## Begin Text section
Brunswick is a passenger rail station on the MARC Brunswick Line between Washington, D.C. and Martinsburg, West Virginia. The station house, located at 100 South Maple Street in Brunswick, Maryland, is a former Baltimore and Ohio Railroad depot that is a contributing property to the Brunswick Historic District, which has been listed on the National Register of Historic Places since August 29, 1979. The station was designed by Ephraim Francis Baldwin and opened in 1891 on Seventh Avenue. Several years later the building was moved to its current location.  It is a wooden frame building with stone walls up to the window sills, and features Palladian windows in the roof dormers.

Amtrak's former Blue Ridge previously served the station and eventually dropped the stop from its timetables. The Brunswick station was the final station in the CSX System to eliminate human ticket agents. Barb Eichelberger, the last employee of her kind in the entire system, retired in June 2010.
## End Text section
◆ Tasks to carry out ◆
A) Translate this sentence from the text about Brunswick station into Spanish: "The station was designed by Ephraim Francis Baldwin and opened in 1891 on Seventh Avenue."
B) Rename "Ephraim Francis Baldwin" to "E. Francis Baldwin" and write out the text about Brunswick station from "Brunswick is a" up to and including "the roof dormers." with that change.
## Begin Dataset extract
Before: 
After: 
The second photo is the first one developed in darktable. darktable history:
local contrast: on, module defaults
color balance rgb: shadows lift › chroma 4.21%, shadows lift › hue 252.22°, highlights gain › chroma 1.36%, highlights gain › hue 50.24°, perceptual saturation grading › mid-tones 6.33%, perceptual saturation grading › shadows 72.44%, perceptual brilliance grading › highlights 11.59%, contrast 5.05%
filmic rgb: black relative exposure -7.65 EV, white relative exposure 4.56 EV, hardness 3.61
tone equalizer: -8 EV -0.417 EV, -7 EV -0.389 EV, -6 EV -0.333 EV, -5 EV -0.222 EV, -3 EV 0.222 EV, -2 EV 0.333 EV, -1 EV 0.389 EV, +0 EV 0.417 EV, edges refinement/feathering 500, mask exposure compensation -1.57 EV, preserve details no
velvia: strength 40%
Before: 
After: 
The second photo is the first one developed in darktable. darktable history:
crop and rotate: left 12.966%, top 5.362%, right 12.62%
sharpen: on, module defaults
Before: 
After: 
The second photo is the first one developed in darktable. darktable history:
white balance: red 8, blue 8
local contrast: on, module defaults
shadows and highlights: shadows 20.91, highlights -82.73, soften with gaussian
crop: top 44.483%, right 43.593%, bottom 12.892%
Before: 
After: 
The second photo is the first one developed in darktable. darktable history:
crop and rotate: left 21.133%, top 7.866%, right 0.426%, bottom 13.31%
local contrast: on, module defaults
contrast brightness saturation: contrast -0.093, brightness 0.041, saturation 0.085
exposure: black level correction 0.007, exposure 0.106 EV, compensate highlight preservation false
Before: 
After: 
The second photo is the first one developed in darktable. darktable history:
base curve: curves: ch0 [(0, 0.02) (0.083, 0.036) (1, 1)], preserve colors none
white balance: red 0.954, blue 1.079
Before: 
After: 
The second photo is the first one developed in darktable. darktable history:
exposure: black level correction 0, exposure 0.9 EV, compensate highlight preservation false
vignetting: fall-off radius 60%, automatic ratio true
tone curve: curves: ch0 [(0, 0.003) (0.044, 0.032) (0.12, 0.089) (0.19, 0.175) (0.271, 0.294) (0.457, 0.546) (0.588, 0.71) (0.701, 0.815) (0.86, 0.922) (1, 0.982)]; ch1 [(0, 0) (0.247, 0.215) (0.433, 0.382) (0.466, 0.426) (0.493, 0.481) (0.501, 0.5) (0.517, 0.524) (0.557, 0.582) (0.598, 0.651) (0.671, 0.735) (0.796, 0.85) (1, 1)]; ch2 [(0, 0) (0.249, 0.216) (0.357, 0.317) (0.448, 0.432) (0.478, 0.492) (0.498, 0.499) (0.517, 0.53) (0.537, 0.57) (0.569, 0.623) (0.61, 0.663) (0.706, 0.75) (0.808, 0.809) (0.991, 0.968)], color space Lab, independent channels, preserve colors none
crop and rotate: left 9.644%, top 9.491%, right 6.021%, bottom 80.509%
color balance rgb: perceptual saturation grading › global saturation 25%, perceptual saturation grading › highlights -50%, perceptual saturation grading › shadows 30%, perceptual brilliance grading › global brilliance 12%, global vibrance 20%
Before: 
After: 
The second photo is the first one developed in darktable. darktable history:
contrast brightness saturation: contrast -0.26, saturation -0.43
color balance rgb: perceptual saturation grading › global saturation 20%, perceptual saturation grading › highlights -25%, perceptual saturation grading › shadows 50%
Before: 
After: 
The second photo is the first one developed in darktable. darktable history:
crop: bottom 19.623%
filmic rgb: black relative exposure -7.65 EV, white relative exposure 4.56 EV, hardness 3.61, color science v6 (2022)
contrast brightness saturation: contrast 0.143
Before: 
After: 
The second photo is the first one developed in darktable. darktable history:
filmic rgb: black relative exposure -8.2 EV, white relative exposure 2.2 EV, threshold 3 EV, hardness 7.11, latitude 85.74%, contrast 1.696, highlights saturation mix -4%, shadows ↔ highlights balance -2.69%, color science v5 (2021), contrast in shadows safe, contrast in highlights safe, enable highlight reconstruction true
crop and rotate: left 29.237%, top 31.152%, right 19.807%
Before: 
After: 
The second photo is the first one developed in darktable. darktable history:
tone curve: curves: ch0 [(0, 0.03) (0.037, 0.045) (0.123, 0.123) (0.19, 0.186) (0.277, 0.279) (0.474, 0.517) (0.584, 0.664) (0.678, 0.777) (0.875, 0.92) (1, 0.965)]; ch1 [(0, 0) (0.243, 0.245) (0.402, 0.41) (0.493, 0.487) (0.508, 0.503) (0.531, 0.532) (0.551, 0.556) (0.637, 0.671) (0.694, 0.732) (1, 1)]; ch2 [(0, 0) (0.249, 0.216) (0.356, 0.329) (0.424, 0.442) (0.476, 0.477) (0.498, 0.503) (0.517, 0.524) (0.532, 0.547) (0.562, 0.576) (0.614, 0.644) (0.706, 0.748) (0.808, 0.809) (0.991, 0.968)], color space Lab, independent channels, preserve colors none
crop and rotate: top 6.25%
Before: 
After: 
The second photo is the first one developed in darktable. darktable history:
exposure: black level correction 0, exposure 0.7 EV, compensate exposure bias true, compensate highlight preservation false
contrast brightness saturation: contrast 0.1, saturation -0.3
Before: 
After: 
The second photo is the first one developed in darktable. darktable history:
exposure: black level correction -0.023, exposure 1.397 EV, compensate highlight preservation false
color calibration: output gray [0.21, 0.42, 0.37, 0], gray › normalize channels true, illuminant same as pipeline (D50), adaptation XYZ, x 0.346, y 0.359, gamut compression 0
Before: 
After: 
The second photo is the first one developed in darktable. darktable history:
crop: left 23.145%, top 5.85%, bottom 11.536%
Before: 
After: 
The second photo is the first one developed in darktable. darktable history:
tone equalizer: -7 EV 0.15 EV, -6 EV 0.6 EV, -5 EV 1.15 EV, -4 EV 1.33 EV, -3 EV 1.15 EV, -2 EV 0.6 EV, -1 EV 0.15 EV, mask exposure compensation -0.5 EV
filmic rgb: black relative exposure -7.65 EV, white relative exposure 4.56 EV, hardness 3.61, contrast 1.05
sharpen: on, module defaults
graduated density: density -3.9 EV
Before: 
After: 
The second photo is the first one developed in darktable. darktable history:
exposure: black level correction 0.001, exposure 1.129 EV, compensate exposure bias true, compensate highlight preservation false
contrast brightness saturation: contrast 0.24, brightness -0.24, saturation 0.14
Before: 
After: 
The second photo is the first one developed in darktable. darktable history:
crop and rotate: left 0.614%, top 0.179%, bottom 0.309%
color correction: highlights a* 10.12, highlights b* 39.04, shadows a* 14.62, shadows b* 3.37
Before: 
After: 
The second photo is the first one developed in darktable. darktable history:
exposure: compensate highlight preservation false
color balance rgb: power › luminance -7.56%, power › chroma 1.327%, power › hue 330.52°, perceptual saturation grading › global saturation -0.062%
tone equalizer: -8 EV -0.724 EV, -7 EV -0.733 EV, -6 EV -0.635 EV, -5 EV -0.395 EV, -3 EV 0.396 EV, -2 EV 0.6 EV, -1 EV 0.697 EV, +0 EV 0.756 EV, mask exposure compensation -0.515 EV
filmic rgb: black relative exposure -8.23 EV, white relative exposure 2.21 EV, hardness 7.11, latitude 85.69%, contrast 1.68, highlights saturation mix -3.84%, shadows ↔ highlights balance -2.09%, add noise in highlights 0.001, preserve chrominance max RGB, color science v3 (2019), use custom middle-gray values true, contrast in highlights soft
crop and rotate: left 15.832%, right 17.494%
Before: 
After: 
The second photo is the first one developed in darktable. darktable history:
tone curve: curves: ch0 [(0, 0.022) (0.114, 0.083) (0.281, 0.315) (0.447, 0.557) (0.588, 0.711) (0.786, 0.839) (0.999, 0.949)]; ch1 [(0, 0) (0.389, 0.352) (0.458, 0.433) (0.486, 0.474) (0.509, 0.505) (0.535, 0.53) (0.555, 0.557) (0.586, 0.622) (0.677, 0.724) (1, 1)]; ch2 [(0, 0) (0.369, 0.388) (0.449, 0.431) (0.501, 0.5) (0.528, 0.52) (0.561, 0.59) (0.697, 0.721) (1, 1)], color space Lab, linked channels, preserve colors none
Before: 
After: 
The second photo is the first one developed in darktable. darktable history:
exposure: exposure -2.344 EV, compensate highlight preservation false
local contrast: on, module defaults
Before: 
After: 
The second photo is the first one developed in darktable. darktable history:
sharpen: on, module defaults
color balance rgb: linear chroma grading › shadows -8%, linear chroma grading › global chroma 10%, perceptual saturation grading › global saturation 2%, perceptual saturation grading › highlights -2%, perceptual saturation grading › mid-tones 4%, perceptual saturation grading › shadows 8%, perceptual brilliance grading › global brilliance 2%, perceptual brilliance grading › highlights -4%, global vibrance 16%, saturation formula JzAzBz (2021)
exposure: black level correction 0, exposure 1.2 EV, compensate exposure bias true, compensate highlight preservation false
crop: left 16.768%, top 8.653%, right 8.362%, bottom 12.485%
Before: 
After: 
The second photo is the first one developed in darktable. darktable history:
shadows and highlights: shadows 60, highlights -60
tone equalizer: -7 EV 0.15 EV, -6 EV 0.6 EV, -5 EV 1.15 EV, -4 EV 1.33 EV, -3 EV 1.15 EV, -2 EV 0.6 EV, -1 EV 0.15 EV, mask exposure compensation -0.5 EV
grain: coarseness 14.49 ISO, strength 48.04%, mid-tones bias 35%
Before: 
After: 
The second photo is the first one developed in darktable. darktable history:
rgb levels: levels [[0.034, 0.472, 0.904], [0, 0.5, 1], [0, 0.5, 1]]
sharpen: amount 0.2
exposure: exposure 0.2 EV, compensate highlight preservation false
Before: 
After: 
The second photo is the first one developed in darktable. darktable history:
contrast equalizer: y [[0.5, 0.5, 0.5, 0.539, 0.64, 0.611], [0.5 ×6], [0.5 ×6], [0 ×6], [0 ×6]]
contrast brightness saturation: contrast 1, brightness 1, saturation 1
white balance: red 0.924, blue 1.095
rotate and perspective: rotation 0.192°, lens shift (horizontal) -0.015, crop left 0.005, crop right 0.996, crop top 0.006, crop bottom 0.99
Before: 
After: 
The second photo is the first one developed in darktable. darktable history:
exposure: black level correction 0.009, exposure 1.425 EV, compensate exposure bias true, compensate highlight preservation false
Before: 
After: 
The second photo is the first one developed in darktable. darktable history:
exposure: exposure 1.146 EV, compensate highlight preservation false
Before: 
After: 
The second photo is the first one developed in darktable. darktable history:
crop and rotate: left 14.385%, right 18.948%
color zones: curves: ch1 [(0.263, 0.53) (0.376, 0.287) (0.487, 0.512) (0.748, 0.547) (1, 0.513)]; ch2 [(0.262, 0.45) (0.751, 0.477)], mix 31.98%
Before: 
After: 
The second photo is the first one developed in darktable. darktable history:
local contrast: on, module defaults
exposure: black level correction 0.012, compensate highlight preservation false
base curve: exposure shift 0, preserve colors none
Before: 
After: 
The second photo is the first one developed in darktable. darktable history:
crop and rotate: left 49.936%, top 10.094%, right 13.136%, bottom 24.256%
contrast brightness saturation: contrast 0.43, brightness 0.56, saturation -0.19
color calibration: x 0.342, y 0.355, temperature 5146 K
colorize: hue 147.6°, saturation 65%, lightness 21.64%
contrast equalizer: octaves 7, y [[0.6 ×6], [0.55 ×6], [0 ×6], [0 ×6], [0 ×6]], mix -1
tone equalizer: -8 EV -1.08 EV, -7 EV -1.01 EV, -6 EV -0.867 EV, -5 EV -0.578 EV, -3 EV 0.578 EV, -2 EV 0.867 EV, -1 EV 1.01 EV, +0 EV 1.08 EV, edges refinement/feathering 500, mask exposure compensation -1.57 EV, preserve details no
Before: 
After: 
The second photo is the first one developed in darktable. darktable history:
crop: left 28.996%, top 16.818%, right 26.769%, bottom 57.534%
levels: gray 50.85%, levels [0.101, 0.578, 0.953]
## End Dataset extract
◆ Answers given ◆
A) La estación fue diseñada por Ephraim Francis Baldwin y se inauguró en 1891 en la Séptima Avenida.

B)
Brunswick is a passenger rail station on the MARC Brunswick Line between Washington, D.C. and Martinsburg, West Virginia. The station house, located at 100 South Maple Street in Brunswick, Maryland, is a former Baltimore and Ohio Railroad depot that is a contributing property to the Brunswick Historic District, which has been listed on the National Register of Historic Places since August 29, 1979. The station was designed by E. Francis Baldwin and opened in 1891 on Seventh Avenue. Several years later the building was moved to its current location.  It is a wooden frame building with stone walls up to the window sills, and features Palladian windows in the roof dormers.